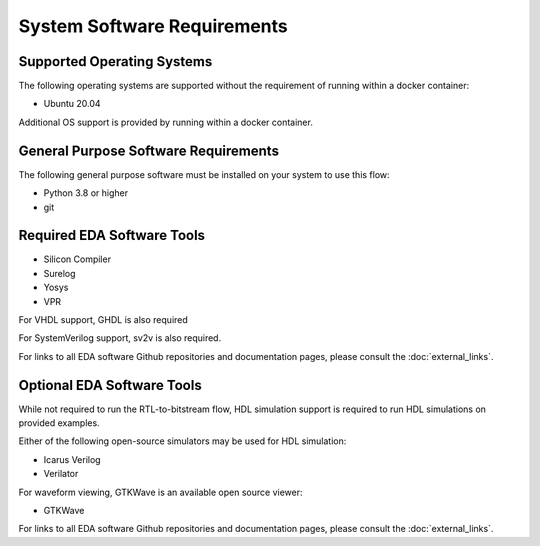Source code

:System Software Requirements
============================

Supported Operating Systems
---------------------------

The following operating systems are supported without the requirement of running within a docker container:

* Ubuntu 20.04

Additional OS support is provided by running within a docker container.

General Purpose Software Requirements
-------------------------------------

The following general purpose software must be installed on your system to use this flow:

* Python 3.8 or higher
* git

Required EDA Software Tools
---------------------------

* Silicon Compiler
* Surelog
* Yosys
* VPR

For VHDL support, GHDL is also required

For SystemVerilog support, sv2v is also required.

For links to all EDA software Github repositories and documentation pages, please consult the :doc:`external_links`.

Optional EDA Software Tools
---------------------------

While not required to run the RTL-to-bitstream flow, HDL simulation support is required to run HDL simulations on provided examples.

Either of the following open-source simulators may be used for HDL simulation:

* Icarus Verilog
* Verilator
  
For waveform viewing, GTKWave is an available open source viewer:

* GTKWave
  
For links to all EDA software Github repositories and documentation pages, please consult the :doc:`external_links`.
•••
TO-DO ITEM
Set the records down again exactly as given, and leave the pictures out.

ANSWER FOR THIS EXERCISE
Source code

:System Software Requirements
============================

Supported Operating Systems
---------------------------

The following operating systems are supported without the requirement of running within a docker container:

* Ubuntu 20.04

Additional OS support is provided by running within a docker container.

General Purpose Software Requirements
-------------------------------------

The following general purpose software must be installed on your system to use this flow:

* Python 3.8 or higher
* git

Required EDA Software Tools
---------------------------

* Silicon Compiler
* Surelog
* Yosys
* VPR

For VHDL support, GHDL is also required

For SystemVerilog support, sv2v is also required.

For links to all EDA software Github repositories and documentation pages, please consult the :doc:`external_links`.

Optional EDA Software Tools
---------------------------

While not required to run the RTL-to-bitstream flow, HDL simulation support is required to run HDL simulations on provided examples.

Either of the following open-source simulators may be used for HDL simulation:

* Icarus Verilog
* Verilator
  
For waveform viewing, GTKWave is an available open source viewer:

* GTKWave
  
For links to all EDA software Github repositories and documentation pages, please consult the :doc:`external_links`.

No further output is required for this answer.